Le prêt à usage (commodat) rendant l'immeuble grevé indisponible pour une durée maximale de 30 ans justifie une décote de 40 % (CA Paris 27 février 2017, n° 14-00177).
La taxe n’est pas déductible pour l’assiette de l’impôt sur le revenu ou de l’impôt sur les sociétés (CGI art. 990 G).
Lieu de dépôt de la déclaration
La déclaration doit être déposée :
-pour les entités ayant leur siège en France et pour celles qui exercent leur activité dans un ou plusieurs établissements situés en France, au service des impôts du lieu du principal établissement (pour les sociétés françaises, ce lieu s’entend du lieu de direction effective) ou à la direction des grandes entreprises (DGE) pour celles qui relèvent de cette direction (6-8 rue Courtois, 93505 Pantin Cedex) ;
-pour les entités qui n’ont pas d’établissement stable en France, au SIE du lieu de situation du bien. Si cette règle conduit à une pluralité de lieux de dépôt, la déclaration doit être adressée, pour l’ensemble des immeubles, au service des impôts des entreprises étrangères (DRESG, 10 rue du Centre, TSA 20011, 93160 Noisy-le-Grand).
Conséquences fiscales du mode de réalisation d’investissements immobiliers
Investissements réalisés par l’intermédiaire d’une entité
Le choix, par une personne physique, quelle que soit sa nationalité, de réaliser des investissements immobiliers par l’intermédiaire d’une entité juridique entraîne les conséquences suivantes tant au regard de la taxe de 3 % que de l’impôt sur la fortune immobilière.
Personnes dont le domicile fiscal est établi en France
Toute personne physique dont le domicile fiscal est établi en France et qui détient un immeuble par l’intermédiaire d’une entité étrangère interposée doit payer la taxe de 3 % par l’intermédiaire de l’entité. Il n’en est autrement que si son identité est révélée, ce qui permet à l’administration de disposer des renseignements utiles à l’IFI.
Non-résidents
Sous réserve des dispositions des conventions internationales, les non-résidents, personnes physiques, qui détiennent l’immeuble directement sont assujettis à l’ensemble des impôts prévus par le droit français (IFI, notamment).

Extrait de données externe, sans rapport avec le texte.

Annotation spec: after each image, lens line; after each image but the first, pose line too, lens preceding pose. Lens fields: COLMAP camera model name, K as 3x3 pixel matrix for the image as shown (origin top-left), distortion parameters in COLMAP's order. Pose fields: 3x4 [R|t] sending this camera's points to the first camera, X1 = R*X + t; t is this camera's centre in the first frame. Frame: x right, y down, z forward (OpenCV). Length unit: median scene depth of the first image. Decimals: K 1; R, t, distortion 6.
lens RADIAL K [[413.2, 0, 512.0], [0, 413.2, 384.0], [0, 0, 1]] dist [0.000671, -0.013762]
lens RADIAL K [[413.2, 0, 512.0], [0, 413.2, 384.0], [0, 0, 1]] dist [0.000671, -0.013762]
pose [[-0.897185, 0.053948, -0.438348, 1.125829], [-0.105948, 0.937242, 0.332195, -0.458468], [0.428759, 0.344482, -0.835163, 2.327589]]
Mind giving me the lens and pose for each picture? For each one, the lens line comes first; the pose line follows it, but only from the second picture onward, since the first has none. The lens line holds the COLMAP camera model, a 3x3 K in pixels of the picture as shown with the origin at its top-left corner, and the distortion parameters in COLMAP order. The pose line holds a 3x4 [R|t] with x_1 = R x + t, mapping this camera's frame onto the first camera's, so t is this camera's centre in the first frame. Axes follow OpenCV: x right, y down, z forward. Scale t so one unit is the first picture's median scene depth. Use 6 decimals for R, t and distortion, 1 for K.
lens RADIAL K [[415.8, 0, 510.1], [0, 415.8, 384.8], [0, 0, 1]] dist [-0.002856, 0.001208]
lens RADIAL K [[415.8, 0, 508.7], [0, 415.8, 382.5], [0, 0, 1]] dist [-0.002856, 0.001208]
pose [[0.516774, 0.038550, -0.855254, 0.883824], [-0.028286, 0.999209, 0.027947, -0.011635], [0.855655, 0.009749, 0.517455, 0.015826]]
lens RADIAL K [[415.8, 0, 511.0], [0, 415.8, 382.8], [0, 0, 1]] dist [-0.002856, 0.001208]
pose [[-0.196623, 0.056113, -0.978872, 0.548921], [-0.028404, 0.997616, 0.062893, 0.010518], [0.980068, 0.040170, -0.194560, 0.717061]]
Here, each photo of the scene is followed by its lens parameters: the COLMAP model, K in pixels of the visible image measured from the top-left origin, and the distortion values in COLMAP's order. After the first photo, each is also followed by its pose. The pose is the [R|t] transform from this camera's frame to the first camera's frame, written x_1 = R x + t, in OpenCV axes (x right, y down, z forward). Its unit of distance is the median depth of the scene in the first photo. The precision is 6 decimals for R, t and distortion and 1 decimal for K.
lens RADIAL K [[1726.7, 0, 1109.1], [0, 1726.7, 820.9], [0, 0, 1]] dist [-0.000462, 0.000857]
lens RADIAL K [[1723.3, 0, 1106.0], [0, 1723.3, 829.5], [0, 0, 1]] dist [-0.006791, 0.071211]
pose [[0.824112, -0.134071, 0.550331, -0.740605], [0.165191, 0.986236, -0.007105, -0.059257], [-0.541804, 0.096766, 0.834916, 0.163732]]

S’ils réalisent des investissements immobiliers en France par l’intermédiaire d’une entité, ils ont le choix entre les deux solutions suivantes :
-rester anonymes vis-à-vis de l’administration. Ils doivent alors payer la taxe de 3 % par l’intermédiaire de l’entité ;
-révéler leur identité et acquitter les impôts dus en France, dont l’IFI.
Par conséquent :
-lorsque ces personnes détiennent l’immeuble par l’intermédiaire d’une entité étrangère dont le siège est situé dans un État ou territoire situé hors de l’UE et n’ayant conclu avec la France ni convention fiscale, ni traité comportant une clause de non-discrimination (voir § 7-6), elles ne sont pas connues de l’administration fiscale. La taxe de 3 % est due sur la valeur de l’immeuble situé en France ;
-lorsque ces personnes détiennent une participation dans une entité située en France, dans l’UE ou, à l’étranger, dans un État ou territoire ayant conclu avec la France une convention fiscale ou un traité comportant une clause de non-discrimination (voir § 7-6), la taxe de 3 % est exigible si l’anonymat des associés est préservé. Lorsque les associés sont identifiés, la taxe de 3 % n’est pas due, mais l’administration dispose des renseignements utiles à l’IFI.